Non-food Retail: Maximize turnover with minimal capital investment
How well balanced is your inventory? Keeping costs to a minimum while ensuring that the right stock is available on the shelf can prove a major challenge for retailers operating in the non-food sector. On one hand, disappointing customers may force them to turn to the competition. However, on the other hand, holding high levels of stock requires a high level of capital investment. Slim4 allows retailers to take a dynamic and integrated approach to inventory management which in turn enables businesses to generate greater profit from their investment in stock.

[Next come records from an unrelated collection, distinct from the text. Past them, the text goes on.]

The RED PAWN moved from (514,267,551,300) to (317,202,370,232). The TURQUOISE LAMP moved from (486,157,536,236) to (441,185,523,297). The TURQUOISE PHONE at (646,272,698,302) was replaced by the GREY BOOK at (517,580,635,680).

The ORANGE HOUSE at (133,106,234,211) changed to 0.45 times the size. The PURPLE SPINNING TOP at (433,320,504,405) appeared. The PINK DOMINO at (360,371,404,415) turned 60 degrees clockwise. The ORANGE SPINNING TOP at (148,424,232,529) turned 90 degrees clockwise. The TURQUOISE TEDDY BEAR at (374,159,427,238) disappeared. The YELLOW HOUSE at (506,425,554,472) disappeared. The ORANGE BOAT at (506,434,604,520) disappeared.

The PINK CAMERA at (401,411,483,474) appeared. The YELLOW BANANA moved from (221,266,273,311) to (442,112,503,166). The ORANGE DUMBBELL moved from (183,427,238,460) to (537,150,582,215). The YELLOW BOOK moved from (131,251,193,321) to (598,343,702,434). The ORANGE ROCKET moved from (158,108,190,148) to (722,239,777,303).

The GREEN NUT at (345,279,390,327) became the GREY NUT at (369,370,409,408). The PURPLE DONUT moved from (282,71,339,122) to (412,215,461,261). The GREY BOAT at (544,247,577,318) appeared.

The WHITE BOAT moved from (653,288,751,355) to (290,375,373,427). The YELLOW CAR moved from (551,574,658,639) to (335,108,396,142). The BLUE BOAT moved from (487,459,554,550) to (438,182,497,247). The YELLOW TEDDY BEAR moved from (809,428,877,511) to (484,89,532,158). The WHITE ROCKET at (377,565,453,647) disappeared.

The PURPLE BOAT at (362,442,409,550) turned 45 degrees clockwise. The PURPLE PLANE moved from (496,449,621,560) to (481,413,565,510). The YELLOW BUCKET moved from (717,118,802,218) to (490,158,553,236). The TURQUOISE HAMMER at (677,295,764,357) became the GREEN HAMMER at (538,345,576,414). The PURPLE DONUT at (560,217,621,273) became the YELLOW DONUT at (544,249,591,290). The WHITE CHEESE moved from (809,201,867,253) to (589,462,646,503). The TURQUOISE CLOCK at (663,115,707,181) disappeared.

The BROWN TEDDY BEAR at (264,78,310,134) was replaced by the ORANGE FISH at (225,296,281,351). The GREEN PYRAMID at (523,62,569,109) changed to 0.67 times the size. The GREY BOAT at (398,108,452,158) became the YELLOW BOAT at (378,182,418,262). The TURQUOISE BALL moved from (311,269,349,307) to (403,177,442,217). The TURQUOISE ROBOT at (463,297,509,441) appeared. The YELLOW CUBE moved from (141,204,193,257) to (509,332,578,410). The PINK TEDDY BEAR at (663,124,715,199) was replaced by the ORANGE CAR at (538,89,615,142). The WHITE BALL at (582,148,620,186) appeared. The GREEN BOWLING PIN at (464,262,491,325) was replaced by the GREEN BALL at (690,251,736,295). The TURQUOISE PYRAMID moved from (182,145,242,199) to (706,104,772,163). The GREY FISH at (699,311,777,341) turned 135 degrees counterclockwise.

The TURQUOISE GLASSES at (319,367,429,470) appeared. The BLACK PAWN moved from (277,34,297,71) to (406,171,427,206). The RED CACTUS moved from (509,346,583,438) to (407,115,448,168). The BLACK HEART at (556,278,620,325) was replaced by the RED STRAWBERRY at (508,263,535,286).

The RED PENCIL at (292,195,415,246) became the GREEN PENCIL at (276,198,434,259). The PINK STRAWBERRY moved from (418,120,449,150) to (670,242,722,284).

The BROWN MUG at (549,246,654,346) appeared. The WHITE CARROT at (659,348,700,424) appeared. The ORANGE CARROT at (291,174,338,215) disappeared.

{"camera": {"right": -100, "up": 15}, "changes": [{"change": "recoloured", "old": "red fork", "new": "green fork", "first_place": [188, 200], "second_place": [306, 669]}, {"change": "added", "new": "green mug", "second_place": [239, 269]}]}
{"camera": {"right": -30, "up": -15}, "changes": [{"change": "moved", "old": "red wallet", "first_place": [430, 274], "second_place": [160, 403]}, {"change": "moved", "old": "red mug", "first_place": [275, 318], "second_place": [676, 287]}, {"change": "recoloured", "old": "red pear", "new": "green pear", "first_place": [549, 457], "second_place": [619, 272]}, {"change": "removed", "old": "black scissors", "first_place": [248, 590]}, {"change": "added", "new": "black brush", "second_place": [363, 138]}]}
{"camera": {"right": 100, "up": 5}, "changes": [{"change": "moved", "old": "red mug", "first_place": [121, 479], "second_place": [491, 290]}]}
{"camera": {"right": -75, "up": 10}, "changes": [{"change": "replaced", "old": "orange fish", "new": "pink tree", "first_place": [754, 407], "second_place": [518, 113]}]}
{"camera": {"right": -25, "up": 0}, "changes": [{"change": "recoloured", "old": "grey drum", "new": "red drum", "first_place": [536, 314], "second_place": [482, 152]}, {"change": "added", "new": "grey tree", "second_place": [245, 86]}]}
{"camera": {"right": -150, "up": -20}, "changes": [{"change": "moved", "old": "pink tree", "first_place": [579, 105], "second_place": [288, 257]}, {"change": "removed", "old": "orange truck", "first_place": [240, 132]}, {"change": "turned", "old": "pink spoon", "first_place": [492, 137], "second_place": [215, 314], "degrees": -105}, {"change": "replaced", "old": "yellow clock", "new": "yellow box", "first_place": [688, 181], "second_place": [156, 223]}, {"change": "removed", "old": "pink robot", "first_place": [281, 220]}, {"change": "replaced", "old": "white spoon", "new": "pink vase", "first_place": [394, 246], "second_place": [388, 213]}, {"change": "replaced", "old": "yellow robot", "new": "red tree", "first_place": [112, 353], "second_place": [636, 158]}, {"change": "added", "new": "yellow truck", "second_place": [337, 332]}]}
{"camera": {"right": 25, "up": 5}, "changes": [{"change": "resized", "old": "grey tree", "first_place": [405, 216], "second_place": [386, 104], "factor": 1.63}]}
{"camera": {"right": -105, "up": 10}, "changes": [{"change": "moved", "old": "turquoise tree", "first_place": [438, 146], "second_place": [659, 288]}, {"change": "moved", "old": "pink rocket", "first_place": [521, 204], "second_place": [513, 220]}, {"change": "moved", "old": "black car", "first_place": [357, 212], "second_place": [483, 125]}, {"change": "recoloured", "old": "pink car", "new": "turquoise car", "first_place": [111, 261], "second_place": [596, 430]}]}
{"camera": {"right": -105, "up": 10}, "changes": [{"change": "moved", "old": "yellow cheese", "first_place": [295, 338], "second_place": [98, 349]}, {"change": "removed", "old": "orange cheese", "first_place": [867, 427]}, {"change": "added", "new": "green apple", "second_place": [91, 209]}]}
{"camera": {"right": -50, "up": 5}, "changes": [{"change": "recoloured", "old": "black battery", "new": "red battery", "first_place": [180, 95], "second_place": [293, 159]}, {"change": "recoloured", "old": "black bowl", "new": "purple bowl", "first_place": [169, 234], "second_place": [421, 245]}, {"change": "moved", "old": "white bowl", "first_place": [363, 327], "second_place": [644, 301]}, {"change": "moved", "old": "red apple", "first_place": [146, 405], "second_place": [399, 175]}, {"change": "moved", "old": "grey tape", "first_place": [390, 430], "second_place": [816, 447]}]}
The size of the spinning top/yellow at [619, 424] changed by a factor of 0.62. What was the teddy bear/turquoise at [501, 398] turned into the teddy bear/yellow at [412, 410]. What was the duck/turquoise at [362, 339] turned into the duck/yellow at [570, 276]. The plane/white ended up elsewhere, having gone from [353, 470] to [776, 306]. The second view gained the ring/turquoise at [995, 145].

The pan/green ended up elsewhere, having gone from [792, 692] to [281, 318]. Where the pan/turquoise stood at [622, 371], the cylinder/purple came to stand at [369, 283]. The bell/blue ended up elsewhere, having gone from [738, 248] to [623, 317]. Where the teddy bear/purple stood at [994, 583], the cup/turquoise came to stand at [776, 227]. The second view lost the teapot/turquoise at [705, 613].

Balancing inventory levels with expected demand
How do manage sales peaks? How do trends impact demand? Are there any recurring seasonal patterns? Through taking into consideration the sales patterns and trends at both an individual store level as well as at a national level, Slim4 dynamically calculates forecasts for each item and location. Slim4 also takes into account seasonal trends, product life cycles, as well as the desired service level.
Promotions: 80% of your worries for just 20% of your sales
ERP systems are not designed to excel in a dynamic retail environment, especially when it comes to managing promotions. Through utilizing the promotions manager within Slim4, retailers can build up stock in the central distribution center in the run-up to a promotion which subsequently enables stock to be dynamically allocated in order to capitalize on local sales opportunities. Furthermore, in order to avoid losing out on sales in thriving stores as well as to minimize of overstocking under-performing stores, Slim4 constantly monitors the stock situations allowing retailers to be far more responsive to demand. Furthermore, by isolating promotional demand from the forecast calculation, Slim4 ensures future forecasts remain accurate outside of promotional events.
The right omni-channel strategy
How can you determine how best to allocate stock across physical stores and eCommerce sites? Taking an integrated approach to inventory management across the supply chain to ensure that inventory remains well balanced across all channels and locations. Slim4 indicates where best to hold stock as well as in which quantities. For example, in the event that there is a short stocked item which is also at the end of the product life cycle, you may want to give priority to the physical stores in order to maximize customer satisfaction; especially where there is a high degree of integration between the physical stores and the online operation. This, in turn, prevents lost sales and ensures you make the absolute most of your stock.
Support of shelf plans
For many non-food retailers, plan-o-grams provide the basic formula on which a retailer can secure a differentiated image from the competitors. However, when it is time to change the plan-o-gram, it is important that new articles are phased in and out in a timely manner. Slim4 fully supports this process and ensures that the initial introduction of items is based on anticipated sales. Through taking into account the minimum and maximum on shelf stock levels, Slim4 ensures that sufficient levels of replenishment stock is ordered at a central level.